По территории Туркмении поезд шел по живописной долине вдоль границы с Ираном, за которой высоко вздымались заснеженные вершины гор. Дальше начались песчаные пустыни, среди которых поезд следовал почти до Ташкента. Стало заметно холоднее, и ночевки на крышах пришлось прекратить.

В Ташкенте наш эшелон отцепили от поезда и загнали на запасные пути. Здесь мы застряли на несколько дней.

Нам устроили баню и санобработку, мы получили рейсовые карточки. Они содержали талоны на хлеб (600 граммов в день), на крупу, мясо– и рыбопродукты, животное и растительное масло, сахар. Получать в пристанционных магазинах в дальнейшем оказалось возможным только хлеб. Остальные продукты отсутствовали, талоны остались неиспользованными, и мы продали их на рынке уже в Казани.

В Ташкенте на вокзале я увидел знакомую форму Ростовской артиллерийской спецшколы. От ее носителя узнал, что учащихся школы еще до первой оккупации Ростова куда-то вывезли, затем из старшеклассников срочно сформировали артдивизион противотанковых пушек и отправили на фронт, возможно под Сталинград, где вряд ли кто-нибудь из них остался в живых. Там, вероятно, погиб и мой школьный друг Олег Шиманович.

Здесь мы впервые отстали от поезда.

Обнаружив, что рядом в одном из тупиков стоит пустой незапертый пассажирский вагон, наша троица (я, Ким Якуб-оглы и Вадим Сендеров) устроились в нем на ночь, предпочтя его нашей переполненной и душной теплушке. А утром увидели, что нашего эшелона уже нет.

Дежурный по вокзалу направил нас в диспетчерскую товарной станции, где после нелегких переговоров нам сообщили, что эшелон наш ушел четыре часа назад. Догоняйте, как сможете…

Стали расспрашивать рабочих – составителей поездов, какой состав отправится раньше. Кто-то посоветовал попробовать пристроиться к «литерному» поезду, состоявшему из 5–6 пассажирских вагонов и ресторана. Он должен был вот-вот отправиться, и ему был открыт «зеленый» путь.

Подождав, пока поезд тронется и проводник со своими флажками скроется в дверях вагона, мы на ходу вскочили на ступеньки, имея в виду перебраться на межвагонную площадку.
★ ★ ★ ★ ★ ★ ★
Задания:
1: Какая дневная норма хлеба была указана в рейсовых карточках в рассказе о поездке в эшелоне через Ташкент?
2: Определите, верны ли утверждения по рассказу о поездке в эшелоне через Ташкент. Для каждого ответьте «да» или «нет» и приведите точную цитату, которая это решает.
(а) В Ташкенте эшелон отцепили от поезда и поставили на запасные пути.
(б) В пристанционных магазинах по талонам удавалось получить сахар.
(в) В диспетчерской товарной станции сообщили, что эшелон ушел два часа назад.
3: Продолжите рассказ о поездке в эшелоне через Ташкент с фразы, которая идет сразу за его последним предложением.

Исходные данные:
★ ★ ★ ★ ★ ★ ★
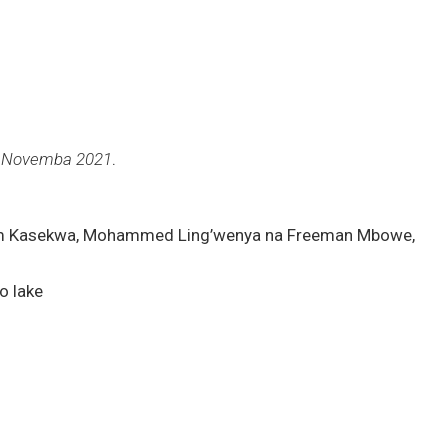
5 Novemba 2021
.
am Kasekwa, Mohammed Ling’wenya na Freeman Mbowe,
o lake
★ ★ ★ ★ ★ ★ ★
Ваши ответы:
1: 600 граммов в день.

2:
(а) Да: «В Ташкенте наш эшелон отцепили от поезда и загнали на запасные пути».
(б) Нет: «Получать в пристанционных магазинах в дальнейшем оказалось возможным только хлеб».
(в) Нет: «эшелон наш ушел четыре часа назад».

3:
Сейчас мало кто помнит, что конструкция пассажирских вагонов тех лет существенно отличалась от теперешней. Тогда ступеньки лестницы входа в вагон располагались снаружи в нише, в которую открывалась запираемая дверь. И переход из вагона в вагон был открытой площадкой, ограниченной перилами.

Когда поезд набрал уже порядочную скорость, в двери возник разъяренный проводник и начал орать, требуя, чтобы мы немедленно покинули вагон. Мы пытались ему объяснить причину нашего появления, но он, ничего не желая слушать, продолжал орать. Поняв, наверное, что требовать от нас покинуть вагон на ходу набравшего уже немалую скорость поезда небезопасно, он стал грозить нам вызовом милицейского наряда на ближайшей станции.

Вдруг со словами: «Что здесь происходит?» – за спиной проводника возникла странная фигура: высокая важная полная дама, облаченная в цветастый шелковый пеньюар, с волосами, забранными в мелкие косички, перевязанные ленточками. Проводник, как будто став меньше ростом, начал что-то ей объяснять. Через его голову она обратилась к нам: «Кто вы такие и как вы смели сюда забраться?»

Ким, обладавший умением проникновенно объяснять наше положение, рассказал, что мы – студенты из Ростова. Уходя от немцев, мы долго шли пешком по задонским, Сальским, калмыцким и ставропольским степям, а от Моздока до Баку поездом едем по назначению в Казань, но вот отстали от нашего эшелона, догоним его и оставим ваш вагон.

Грозная дама, как бы смахнув проводника с дороги, пригласила нас подняться.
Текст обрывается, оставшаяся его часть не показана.